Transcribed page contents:
========================================

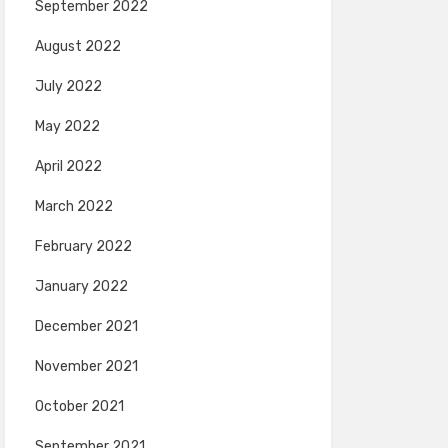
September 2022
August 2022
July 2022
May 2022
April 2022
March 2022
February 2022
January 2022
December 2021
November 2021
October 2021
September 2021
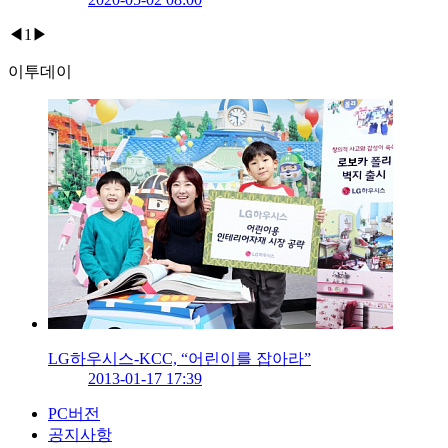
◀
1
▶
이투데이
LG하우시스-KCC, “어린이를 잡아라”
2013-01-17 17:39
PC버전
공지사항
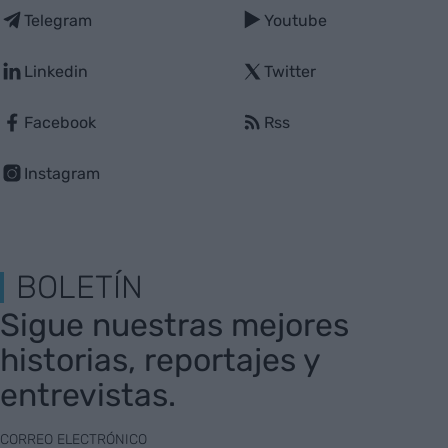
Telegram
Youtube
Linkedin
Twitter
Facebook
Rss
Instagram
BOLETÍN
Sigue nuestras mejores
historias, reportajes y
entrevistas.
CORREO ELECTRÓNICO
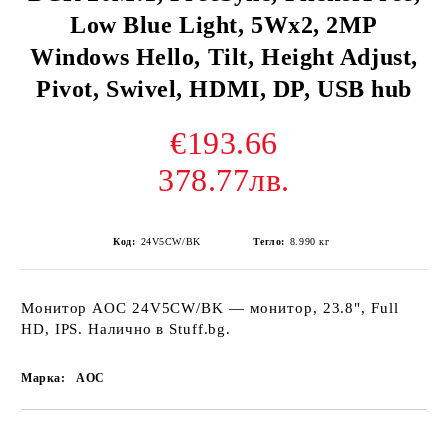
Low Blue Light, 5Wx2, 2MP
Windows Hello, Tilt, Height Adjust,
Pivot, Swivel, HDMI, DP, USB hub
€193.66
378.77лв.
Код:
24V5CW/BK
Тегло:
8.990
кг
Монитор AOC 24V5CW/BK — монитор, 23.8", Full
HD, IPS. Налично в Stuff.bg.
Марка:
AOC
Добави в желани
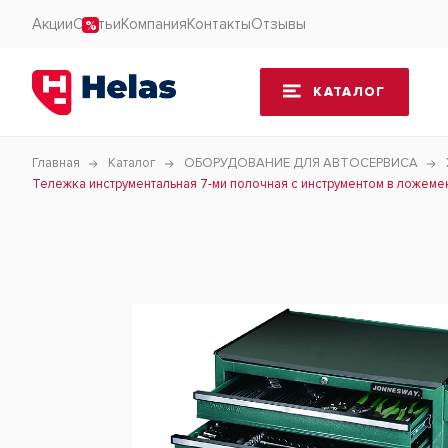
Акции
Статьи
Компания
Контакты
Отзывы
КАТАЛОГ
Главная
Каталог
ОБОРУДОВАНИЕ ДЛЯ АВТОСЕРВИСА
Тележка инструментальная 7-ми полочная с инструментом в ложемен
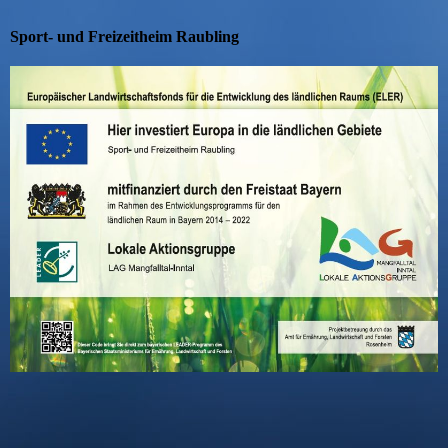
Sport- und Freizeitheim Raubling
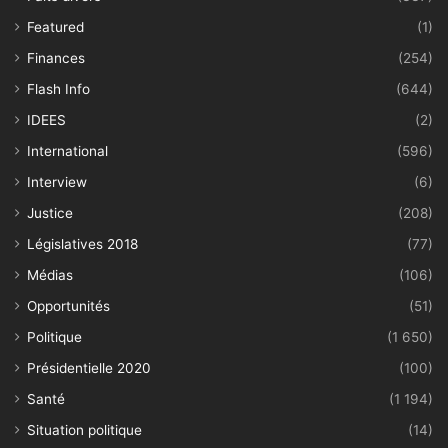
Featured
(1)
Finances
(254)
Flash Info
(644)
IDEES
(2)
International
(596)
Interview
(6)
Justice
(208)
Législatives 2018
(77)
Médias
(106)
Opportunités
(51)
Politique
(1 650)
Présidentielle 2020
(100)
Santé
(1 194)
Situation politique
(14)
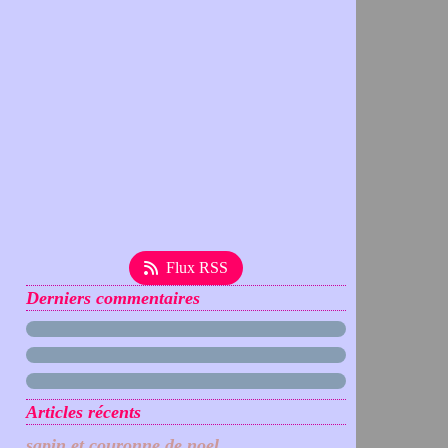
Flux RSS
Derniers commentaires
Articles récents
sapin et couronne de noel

========================================

■ **Description of the task**: Format the lines from the start of the material up to and including the line containing "CORREO ELECTRÓNICO" as a numbered list, skipping blank lines. Leave the pictures out.

■ **Problem solution**:
1. September 2022
2. August 2022
3. July 2022
4. May 2022
5. April 2022
6. March 2022
7. February 2022
8. January 2022
9. December 2021
10. November 2021
11. October 2021
12. September 2021
13. ◀
14. 1
15. ▶
16. 이투데이
17. LG하우시스-KCC, “어린이를 잡아라”
18. 2013-01-17 17:39
19. PC버전
20. 공지사항
21. Telegram
22. Youtube
23. Linkedin
24. Twitter
25. Facebook
26. Rss
27. Instagram
28. BOLETÍN
29. Sigue nuestras mejores
30. historias, reportajes y
31. entrevistas.
32. CORREO ELECTRÓNICO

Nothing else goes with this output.